Hello, Can I come please? I'll give you some NMT, thanks!


----------



## allainah (May 2, 2020)

Could I come if you're still doing this?? I can bring a NMT per visit


----------



## strawberrymilky (May 2, 2020)

Hi, is this still going?


----------



## ProfessorMiku (May 2, 2020)

If still going I'd love to come with a NMT!


----------



## soomi (May 2, 2020)

Could I come please?  Just one trip!


----------



## matt2019 (May 2, 2020)

Sorry everyone! I let some people in but then had to close due to real life commitments. I plan on reopening shortly and will post a new thread


----------



## KingPandazix (May 2, 2020)

Arr you still open i gotta make two trips


----------



## MaryBokChoy (May 2, 2020)

Hi! Are you still open? I would love to make 1 trip for a NMT. Thanks!


----------



## Cosmic (May 3, 2020)

Is this still available?


----------



## ConspicuousApocalypse (May 3, 2020)

Are these still open, and can I come over to sell?


----------



## mmconstance_ (May 3, 2020)

Can I still come if you’re open?


----------



## Catto (May 3, 2020)

I would like to take 2 trips please!


----------



## Leen (May 3, 2020)

Is this still available? Would love to sell.

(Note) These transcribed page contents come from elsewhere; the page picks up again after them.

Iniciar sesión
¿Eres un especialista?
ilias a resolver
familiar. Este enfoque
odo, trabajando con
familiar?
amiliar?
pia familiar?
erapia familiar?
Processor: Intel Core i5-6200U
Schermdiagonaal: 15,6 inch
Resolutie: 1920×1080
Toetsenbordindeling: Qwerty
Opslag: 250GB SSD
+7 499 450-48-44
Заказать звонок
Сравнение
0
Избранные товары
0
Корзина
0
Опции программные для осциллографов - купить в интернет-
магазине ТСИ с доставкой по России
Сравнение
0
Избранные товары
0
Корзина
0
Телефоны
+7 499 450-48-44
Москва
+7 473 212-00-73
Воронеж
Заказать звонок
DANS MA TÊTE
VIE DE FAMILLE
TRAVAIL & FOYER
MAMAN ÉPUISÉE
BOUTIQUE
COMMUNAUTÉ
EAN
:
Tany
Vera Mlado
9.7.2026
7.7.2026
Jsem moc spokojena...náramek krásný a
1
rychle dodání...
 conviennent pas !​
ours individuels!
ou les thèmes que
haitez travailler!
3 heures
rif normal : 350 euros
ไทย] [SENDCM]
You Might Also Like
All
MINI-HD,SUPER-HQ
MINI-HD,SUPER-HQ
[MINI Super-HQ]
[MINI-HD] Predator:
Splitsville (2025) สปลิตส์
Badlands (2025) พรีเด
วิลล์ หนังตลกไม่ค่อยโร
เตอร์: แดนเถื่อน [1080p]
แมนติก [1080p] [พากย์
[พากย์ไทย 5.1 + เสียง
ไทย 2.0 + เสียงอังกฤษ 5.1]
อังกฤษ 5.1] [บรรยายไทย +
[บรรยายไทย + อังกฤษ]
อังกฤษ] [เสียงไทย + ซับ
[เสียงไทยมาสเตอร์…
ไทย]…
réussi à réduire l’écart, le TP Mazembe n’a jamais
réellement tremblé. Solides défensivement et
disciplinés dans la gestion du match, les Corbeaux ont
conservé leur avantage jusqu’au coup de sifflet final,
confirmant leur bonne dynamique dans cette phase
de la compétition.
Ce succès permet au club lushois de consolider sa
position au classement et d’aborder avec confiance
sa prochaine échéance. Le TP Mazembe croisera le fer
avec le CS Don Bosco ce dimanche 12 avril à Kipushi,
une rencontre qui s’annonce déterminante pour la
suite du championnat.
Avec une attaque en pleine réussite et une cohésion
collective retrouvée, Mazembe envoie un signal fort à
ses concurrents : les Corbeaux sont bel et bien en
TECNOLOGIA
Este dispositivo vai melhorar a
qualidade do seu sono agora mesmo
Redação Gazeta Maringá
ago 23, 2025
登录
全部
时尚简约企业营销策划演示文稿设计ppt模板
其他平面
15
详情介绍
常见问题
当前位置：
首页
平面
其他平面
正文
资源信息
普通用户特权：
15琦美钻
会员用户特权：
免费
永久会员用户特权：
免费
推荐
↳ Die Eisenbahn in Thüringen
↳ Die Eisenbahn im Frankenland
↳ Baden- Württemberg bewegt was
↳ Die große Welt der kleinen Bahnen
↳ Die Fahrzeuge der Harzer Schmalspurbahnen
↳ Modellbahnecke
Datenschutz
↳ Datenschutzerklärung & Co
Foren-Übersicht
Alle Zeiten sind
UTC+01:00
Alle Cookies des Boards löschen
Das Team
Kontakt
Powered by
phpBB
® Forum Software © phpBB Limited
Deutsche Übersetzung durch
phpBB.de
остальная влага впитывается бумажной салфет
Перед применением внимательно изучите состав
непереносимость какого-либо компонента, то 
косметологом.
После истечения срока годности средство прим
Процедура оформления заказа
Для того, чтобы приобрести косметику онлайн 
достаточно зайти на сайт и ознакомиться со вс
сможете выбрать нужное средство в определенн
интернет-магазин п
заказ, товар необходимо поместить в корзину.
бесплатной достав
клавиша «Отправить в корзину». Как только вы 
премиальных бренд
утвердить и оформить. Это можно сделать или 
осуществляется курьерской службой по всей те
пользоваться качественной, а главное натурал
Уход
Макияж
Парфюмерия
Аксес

NMT for the trouble.


----------



## idkidkidk (May 3, 2020)

If you're still open, can I come please? I could do 2 NMT for 2 trips.


----------



## Alita89 (May 3, 2020)

Would like to come for one trip if your still open .


----------



## Pastrulio (May 3, 2020)

May i still go!


----------



## Blondiexo (May 3, 2020)

I would be interested if that’s okay


----------